Ben langsung menyambar uang yang Anto sodorkan, dia pun langsung mengajak salah satu temannya yang lain untuk ikut. Levan hanya melongo melihat interaksi mereka, dia bingung dengan apa yang mereka bahas. Anto kembali tertuju pada Levan yang dia pikir temannya Doni yang hilang ingatan.

"Apa kamu benar-benar tidak ingat sedikit saja?" tanya Anto masih penasaran.

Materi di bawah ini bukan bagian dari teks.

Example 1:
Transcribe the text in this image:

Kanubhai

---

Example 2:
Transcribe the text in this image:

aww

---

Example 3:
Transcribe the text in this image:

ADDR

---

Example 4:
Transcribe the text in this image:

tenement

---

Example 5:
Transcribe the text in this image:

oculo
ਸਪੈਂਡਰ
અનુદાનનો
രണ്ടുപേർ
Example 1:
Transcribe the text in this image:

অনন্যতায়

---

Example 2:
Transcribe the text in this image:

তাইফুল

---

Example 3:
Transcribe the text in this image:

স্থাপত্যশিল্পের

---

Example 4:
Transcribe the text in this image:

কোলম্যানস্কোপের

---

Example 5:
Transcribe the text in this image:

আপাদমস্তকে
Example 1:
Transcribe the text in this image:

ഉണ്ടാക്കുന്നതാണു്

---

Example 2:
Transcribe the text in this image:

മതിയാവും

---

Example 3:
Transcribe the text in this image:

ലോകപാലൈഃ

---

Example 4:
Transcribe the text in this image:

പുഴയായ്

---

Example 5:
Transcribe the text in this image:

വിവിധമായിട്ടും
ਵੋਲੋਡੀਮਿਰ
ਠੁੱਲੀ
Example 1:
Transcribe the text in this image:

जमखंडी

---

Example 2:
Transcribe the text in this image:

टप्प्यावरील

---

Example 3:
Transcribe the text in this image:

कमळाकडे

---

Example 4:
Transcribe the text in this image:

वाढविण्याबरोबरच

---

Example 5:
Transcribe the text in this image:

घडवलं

Bukannya menjawab, Levan malah meremas kepalanya. Dia berharap ada sedikit saja kenangan si pemilik raga, agar dia tidak benar-benar menjadi orang asing. Ada kilasan kenangan yang lewat, saat dia memejamkan mata. Tapi bayangan itu benar-benar tidak jelas, malah membuat kepala Levan terasa sakit.

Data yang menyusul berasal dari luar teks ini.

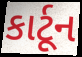
કાર્ટૂન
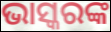
ଭାସ୍କରଙ୍କ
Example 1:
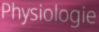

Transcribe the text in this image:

Physiologie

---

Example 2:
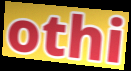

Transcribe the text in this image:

othi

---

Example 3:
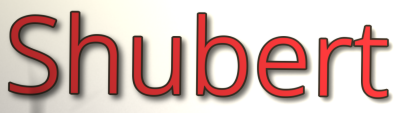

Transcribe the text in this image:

Shubert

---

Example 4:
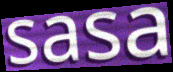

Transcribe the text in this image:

sasa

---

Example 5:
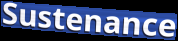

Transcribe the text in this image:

Sustenance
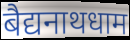
बैद्यनाथधाम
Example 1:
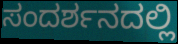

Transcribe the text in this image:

ಸಂದರ್ಶನದಲ್ಲಿ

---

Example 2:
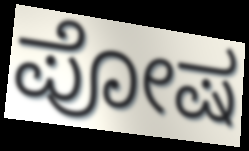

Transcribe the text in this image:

ಪೋಷ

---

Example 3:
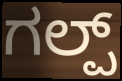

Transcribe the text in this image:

ಗಲ್ಪ್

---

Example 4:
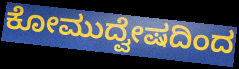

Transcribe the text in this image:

ಕೋಮುದ್ವೇಷದಿಂದ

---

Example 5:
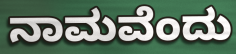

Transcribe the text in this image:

ನಾಮವೆಂದು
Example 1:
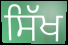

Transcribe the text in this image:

ਸਿੱਖ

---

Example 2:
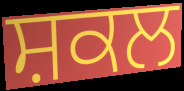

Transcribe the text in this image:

ਸ਼ਕਲ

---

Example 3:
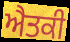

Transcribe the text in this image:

ਐਤਕੀ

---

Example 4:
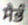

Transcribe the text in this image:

ਸੈਭੰ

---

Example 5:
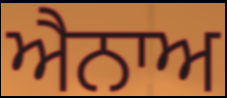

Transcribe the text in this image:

ਐਨਾਅ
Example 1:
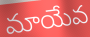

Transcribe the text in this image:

మాయేవ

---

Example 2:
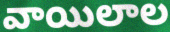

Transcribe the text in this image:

వాయిలాల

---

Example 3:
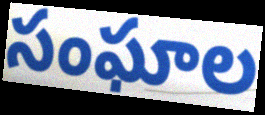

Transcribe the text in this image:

సంఘాల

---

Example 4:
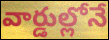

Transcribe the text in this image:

వార్డుల్లోనే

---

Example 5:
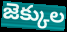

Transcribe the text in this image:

జెక్కుల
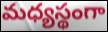
మధ్యస్థంగా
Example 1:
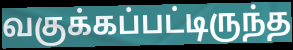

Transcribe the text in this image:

வகுக்கப்பட்டிருந்த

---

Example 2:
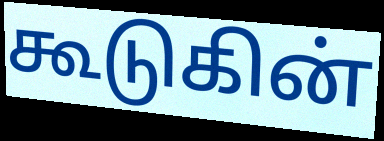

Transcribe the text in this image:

கூடுகின்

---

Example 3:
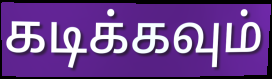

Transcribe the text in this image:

கடிக்கவும்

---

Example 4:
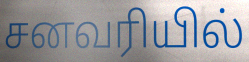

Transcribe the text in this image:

சனவரியில்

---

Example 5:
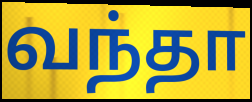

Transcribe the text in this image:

வந்தா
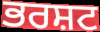
ਭਰਸ਼ਟ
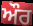
ਔਰ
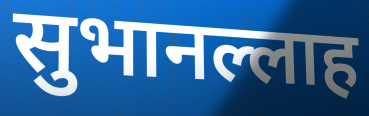
सुभानल्लाह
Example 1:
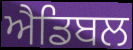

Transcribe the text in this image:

ਐਡਿਬਲ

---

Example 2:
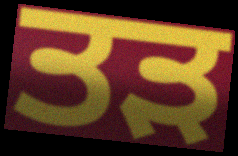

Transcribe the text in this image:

ਤੜ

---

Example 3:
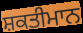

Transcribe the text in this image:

ਸ਼ਕਤੀਮਾਨ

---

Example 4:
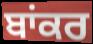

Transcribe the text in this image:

ਬਾਂਕਰ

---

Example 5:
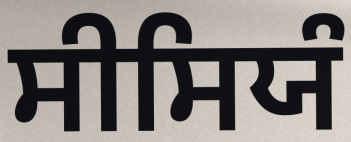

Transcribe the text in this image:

ਸੀਸਿਯੰ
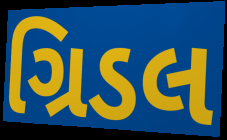
ગ્રિડલ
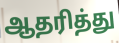
ஆதரித்து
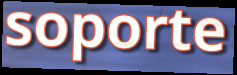
soporte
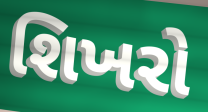
શિખરો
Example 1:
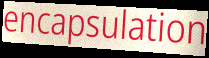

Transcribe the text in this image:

encapsulation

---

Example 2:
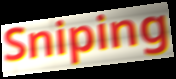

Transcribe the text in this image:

Sniping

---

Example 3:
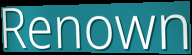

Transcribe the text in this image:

Renown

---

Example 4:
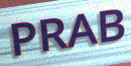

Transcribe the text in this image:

PRAB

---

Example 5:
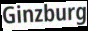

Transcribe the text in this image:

Ginzburg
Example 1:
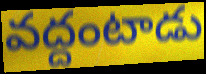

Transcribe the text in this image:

వద్దంటాడు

"Akhh!" pekik Levan menahan sakit.

"Eh, sudah jangan di paksakan. Pasti sakit sekali rasanya untuk mengingat hal yang di lupakan. Sudah jangan kamu ingat lagi, biar saja berjalan apa adanya. Nanti kami yang akan membantumu," ucap Anto berusaha menenangkan.

Levan hanya mengangguk, untung saja dia adalah pria cerdas. Hingga tidak akan sulit baginya, berbaur dengan orang-orang ini. Saat ini yang dia butuhkan adalah tempat di mana dia bisa di terima. Sambil dia akan berusaha kembali ke kepada keluarga dan perusahaan yang dipimpinnya. Meskipun Levan tau tidak mudah, untuk masuk kembali ke sana dalam sosok raga yang berbeda.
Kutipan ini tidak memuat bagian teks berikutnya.